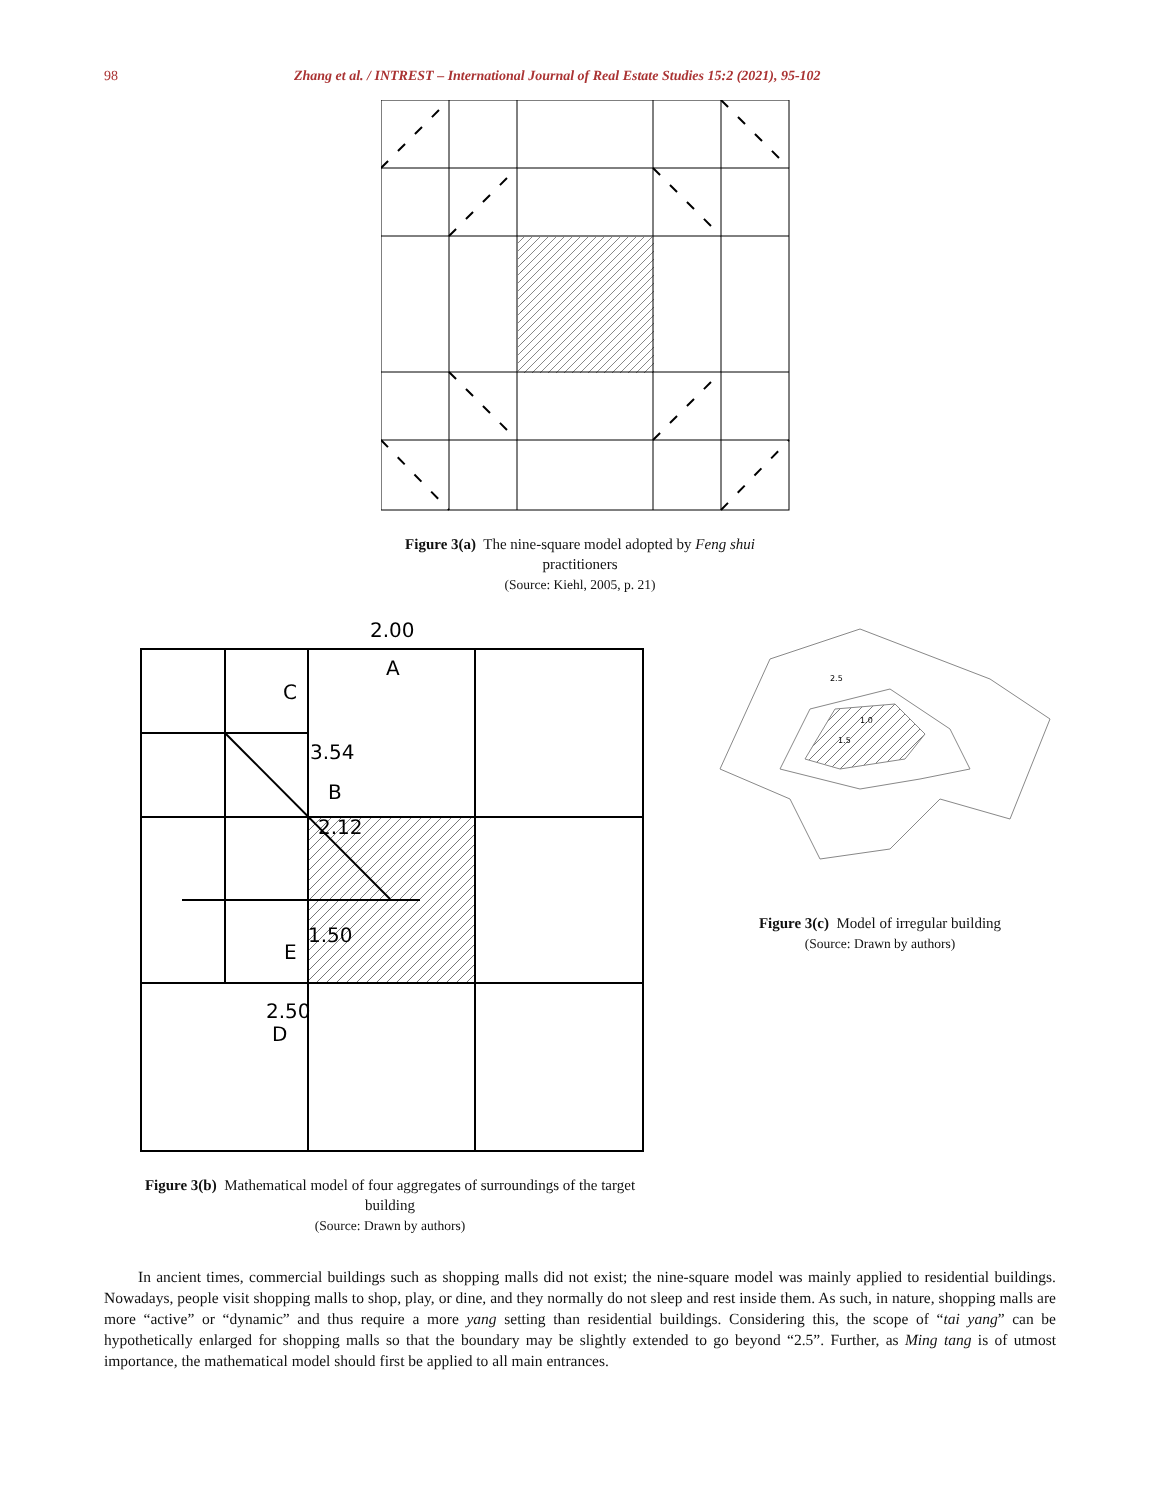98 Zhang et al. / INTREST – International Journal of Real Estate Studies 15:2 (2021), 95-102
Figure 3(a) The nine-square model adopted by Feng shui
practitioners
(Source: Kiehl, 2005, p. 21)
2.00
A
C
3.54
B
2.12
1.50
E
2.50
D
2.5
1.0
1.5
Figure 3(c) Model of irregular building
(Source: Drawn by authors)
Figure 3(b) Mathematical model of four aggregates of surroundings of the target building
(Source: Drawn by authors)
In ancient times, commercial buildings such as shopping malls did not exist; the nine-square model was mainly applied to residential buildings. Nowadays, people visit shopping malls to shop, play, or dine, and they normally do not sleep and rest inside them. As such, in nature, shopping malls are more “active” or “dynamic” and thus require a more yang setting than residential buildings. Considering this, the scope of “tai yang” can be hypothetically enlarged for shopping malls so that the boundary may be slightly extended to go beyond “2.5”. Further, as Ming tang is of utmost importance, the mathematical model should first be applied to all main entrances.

──────────

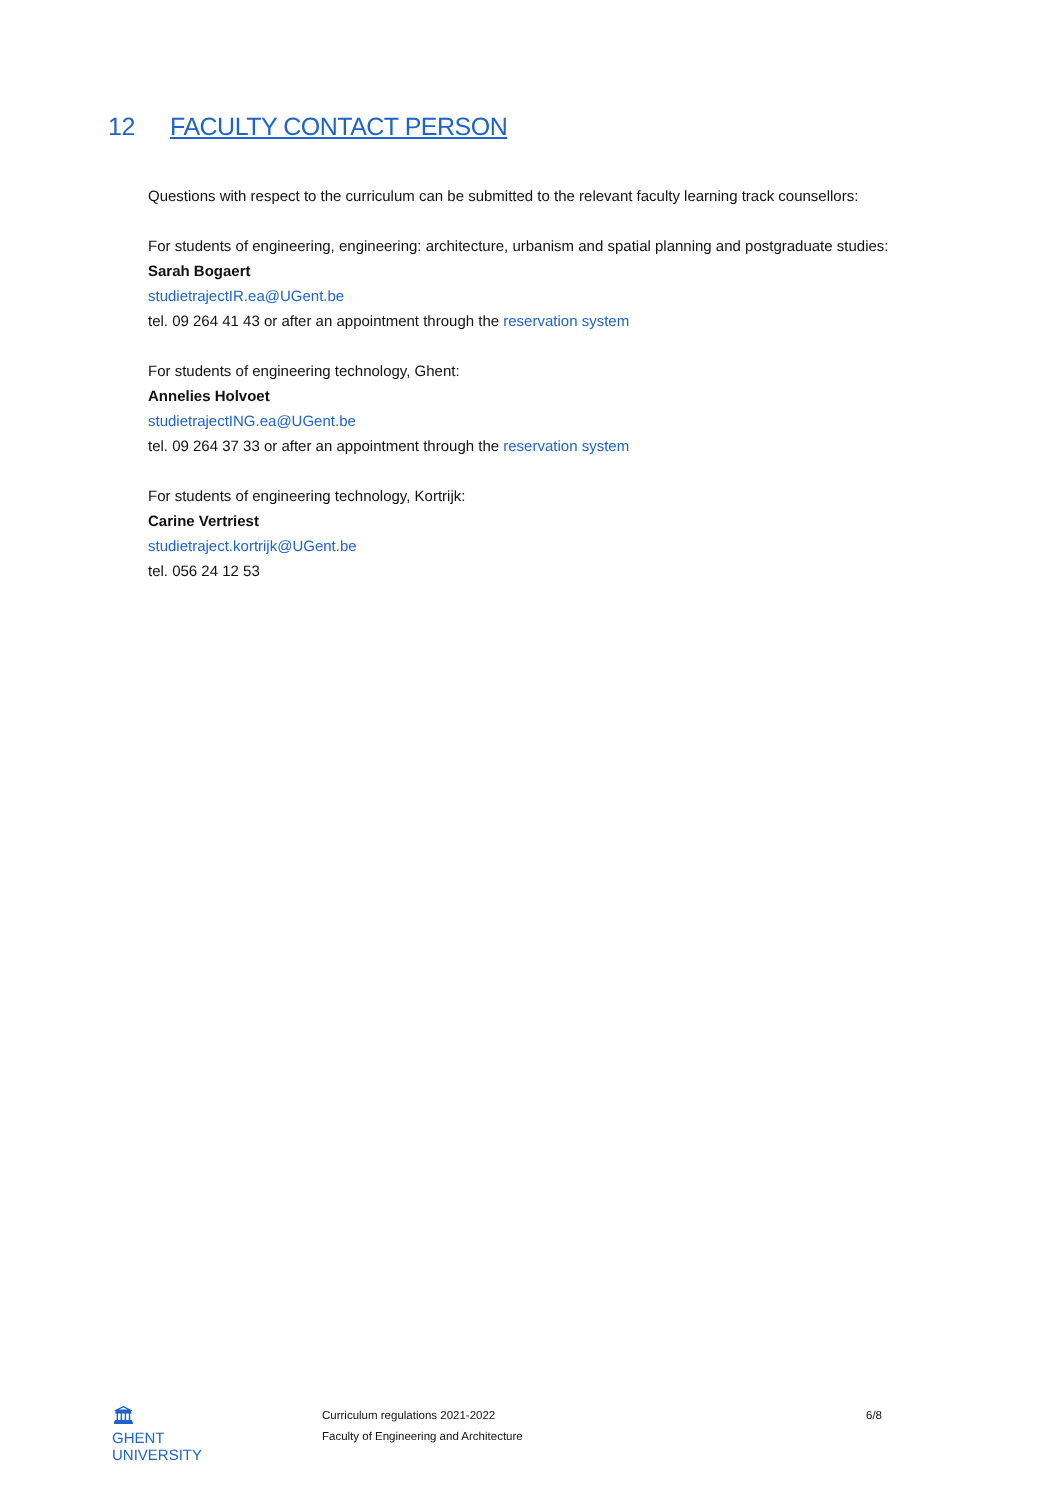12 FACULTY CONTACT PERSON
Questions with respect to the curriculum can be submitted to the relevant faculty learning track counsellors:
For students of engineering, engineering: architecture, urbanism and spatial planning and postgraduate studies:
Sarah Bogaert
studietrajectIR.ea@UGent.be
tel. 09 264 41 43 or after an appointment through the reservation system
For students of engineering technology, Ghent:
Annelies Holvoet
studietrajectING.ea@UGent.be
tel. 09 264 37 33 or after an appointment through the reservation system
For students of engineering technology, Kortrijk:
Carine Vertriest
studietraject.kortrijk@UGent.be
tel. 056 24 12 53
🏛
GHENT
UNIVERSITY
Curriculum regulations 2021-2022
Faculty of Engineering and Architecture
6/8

──────────

- _Instructions to follow_
Beginning with the line holding "98 Zhang et" in the material above, restate word for word each line through the line holding "In ancient times, commercial", and exclude pictures.

- _Task output_
98 Zhang et al. / INTREST – International Journal of Real Estate Studies 15:2 (2021), 95-102
Figure 3(a) The nine-square model adopted by Feng shui
practitioners
(Source: Kiehl, 2005, p. 21)
2.00
A
C
3.54
B
2.12
1.50
E
2.50
D
2.5
1.0
1.5
Figure 3(c) Model of irregular building
(Source: Drawn by authors)
Figure 3(b) Mathematical model of four aggregates of surroundings of the target building
(Source: Drawn by authors)
In ancient times, commercial buildings such as shopping malls did not exist; the nine-square model was mainly applied to residential buildings. Nowadays, people visit shopping malls to shop, play, or dine, and they normally do not sleep and rest inside them. As such, in nature, shopping malls are more “active” or “dynamic” and thus require a more yang setting than residential buildings. Considering this, the scope of “tai yang” can be hypothetically enlarged for shopping malls so that the boundary may be slightly extended to go beyond “2.5”. Further, as Ming tang is of utmost importance, the mathematical model should first be applied to all main entrances.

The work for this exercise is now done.